- Textauszug -
■ ■ ■ ■ ■ ■ ■

Das Buch resümiert allerdings nicht, dass die vorgestellten Projekte „das“ Konzept für eine zukünftige (Berliner) Stadtentwicklung bedeuten. Denn die (vorwiegend) betrachteten Baugruppen bieten dafür begrenzte Lösungsmethoden und sind bei gesamtstädtischer Betrachtung ein punktuelles Phänomen. Zudem sind einige Selfmade-Projekte durchaus Bestandteil von „Gentrifizierungs-„ und „Gated-Community-„ Debatten. Auch diese Debatten unterschlägt die vorliegende Publikation nicht, sondern bietet – unterstützt durch Kommentare von Akteuren und Experten – Grundlagen zur konstruktiven Diskussion. Formuliertes Ziel ist deshalb die Übertragbarkeit von Selfmade-Qualitäten auf klassische Akteure der Immobilienwirtschaft anzuregen – etwa auf Wohnungsbaugenossenschaften.

■ ■ ■ ■ ■ ■ ■

- Bereitgestellte Angaben -
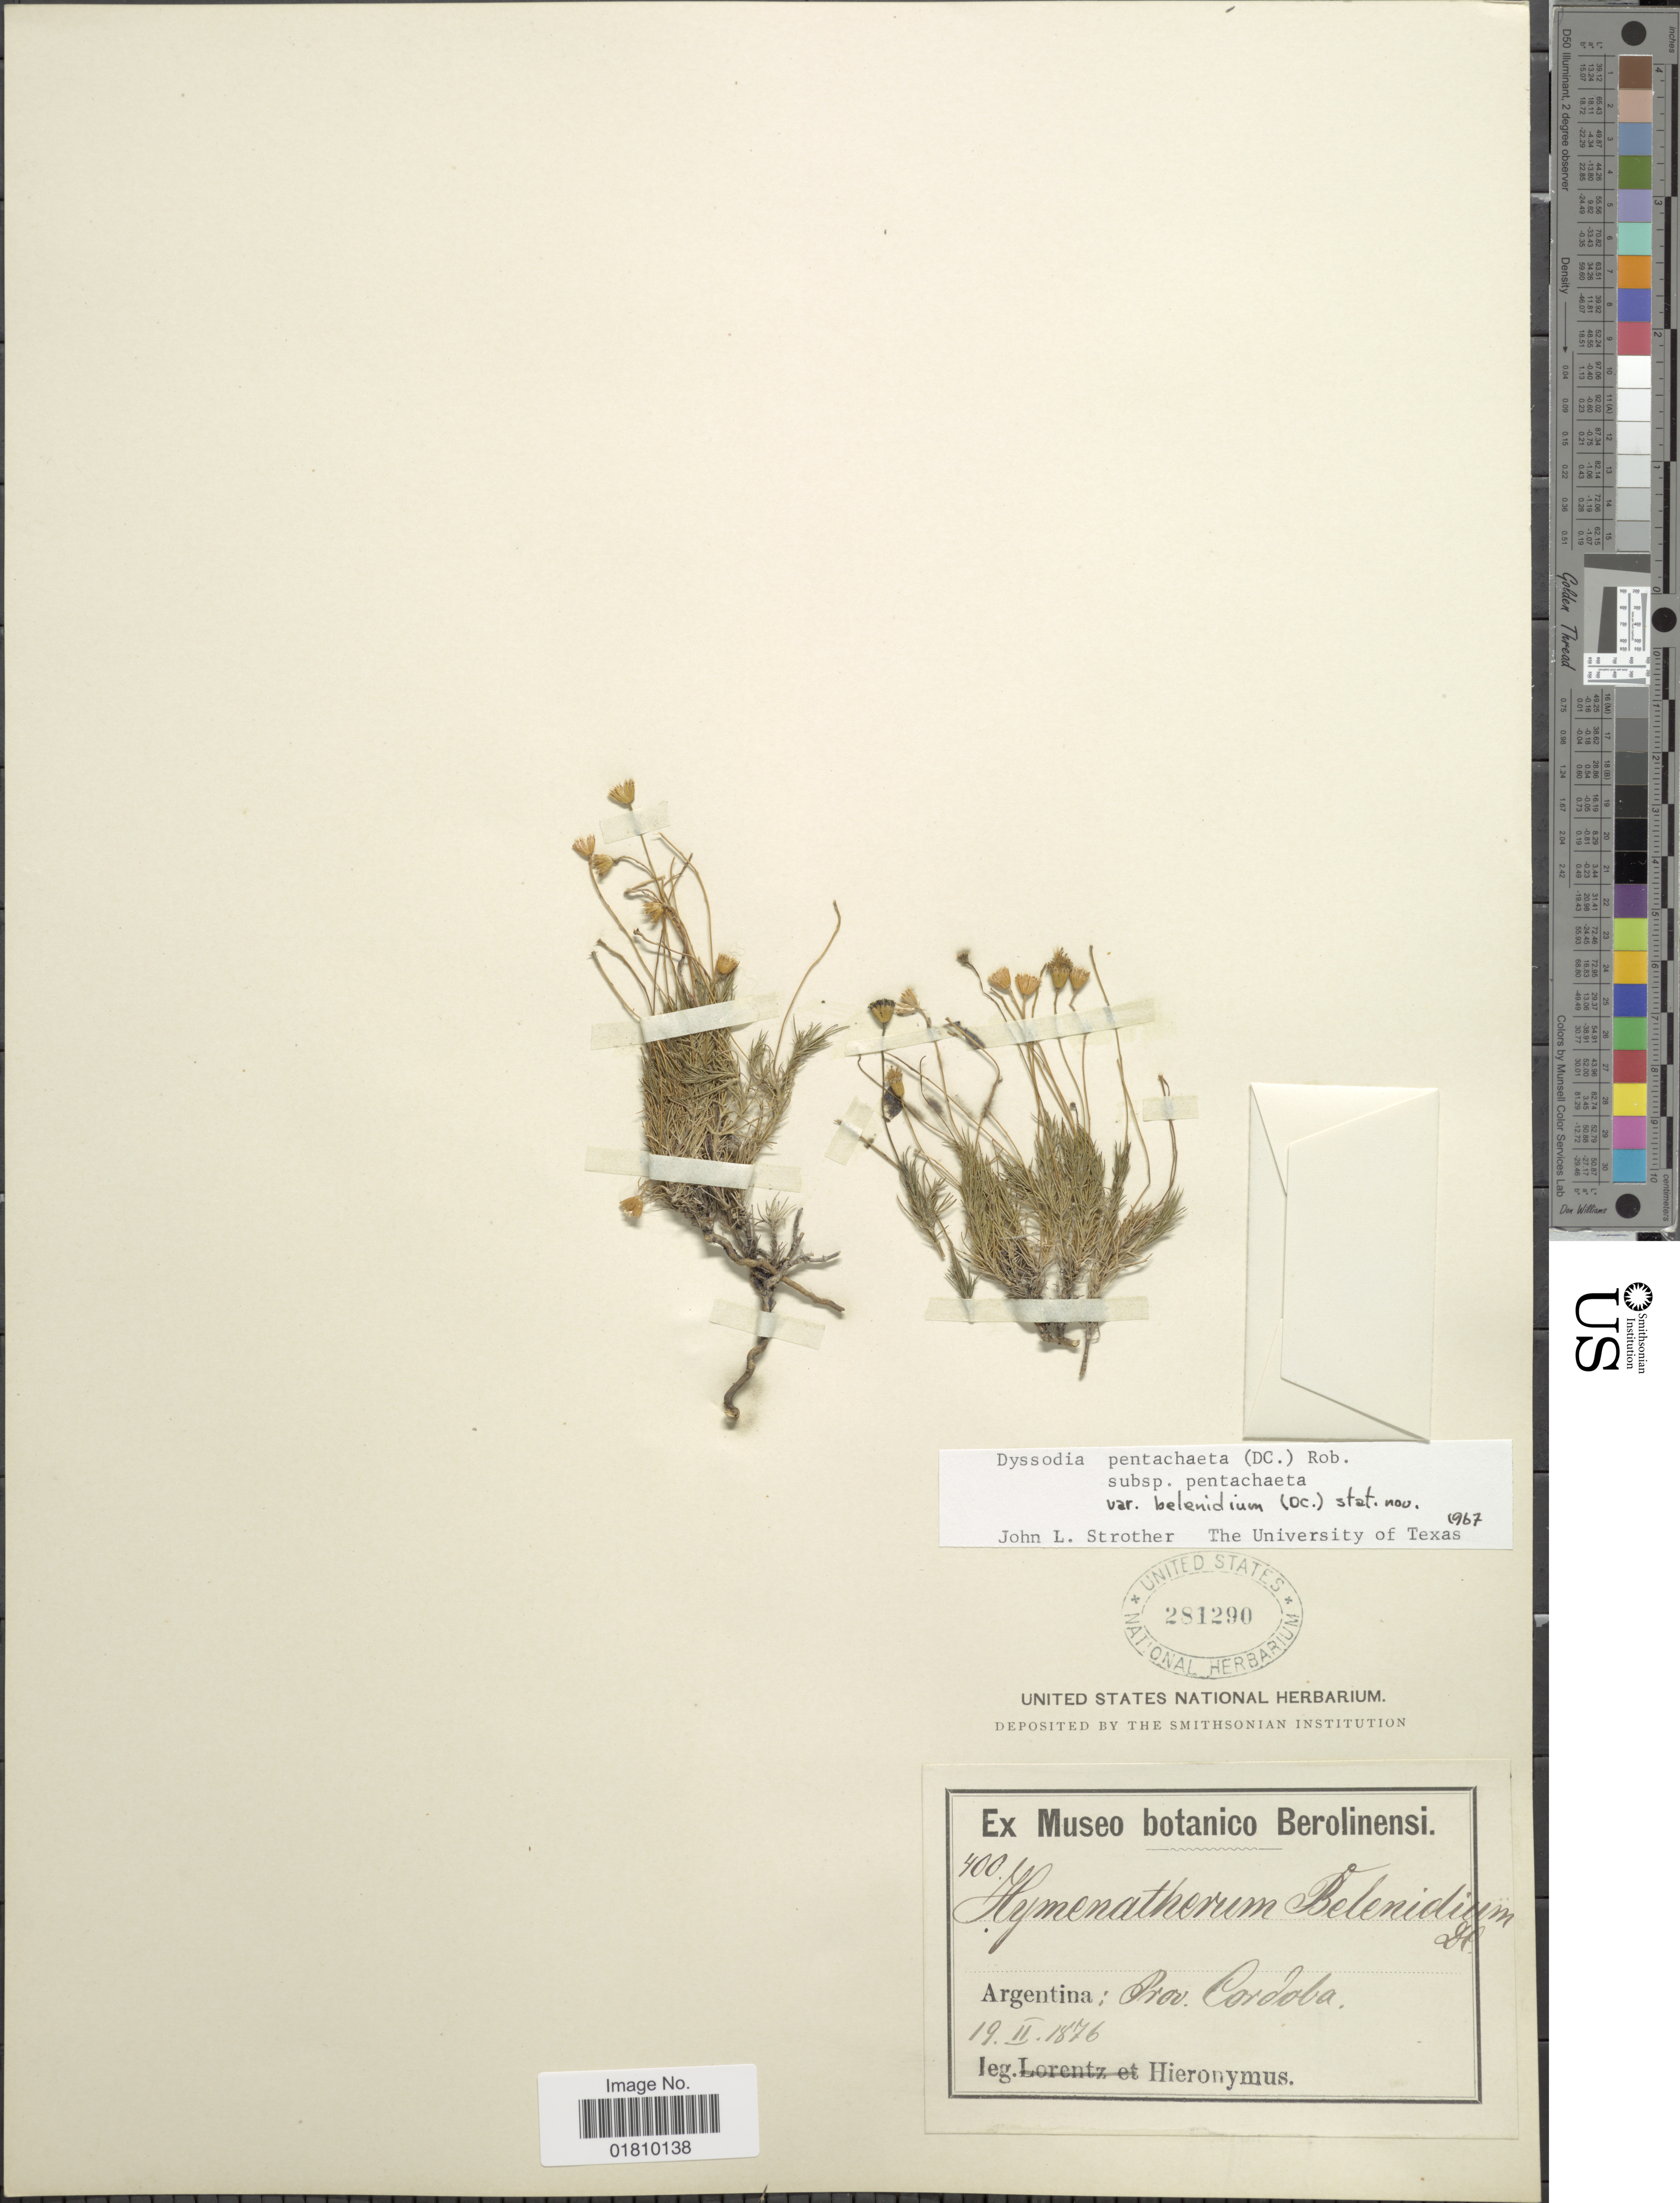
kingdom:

■ ■ ■ ■ ■ ■ ■

- Ziel -
Erklären Sie in einem bis drei Sätzen, warum das Buch laut Textauszug die vorgestellten Projekte nicht als „das“ Konzept für eine zukünftige (Berliner) Stadtentwicklung ansieht.

- Vollständige Antwort -
Die vorwiegend betrachteten Baugruppen bieten dafür nur begrenzte Lösungsmethoden und sind, auf die ganze Stadt bezogen, ein punktuelles Phänomen. Zudem sind einige Selfmade-Projekte durchaus Bestandteil von Debatten über Gentrifizierung und Gated Communities.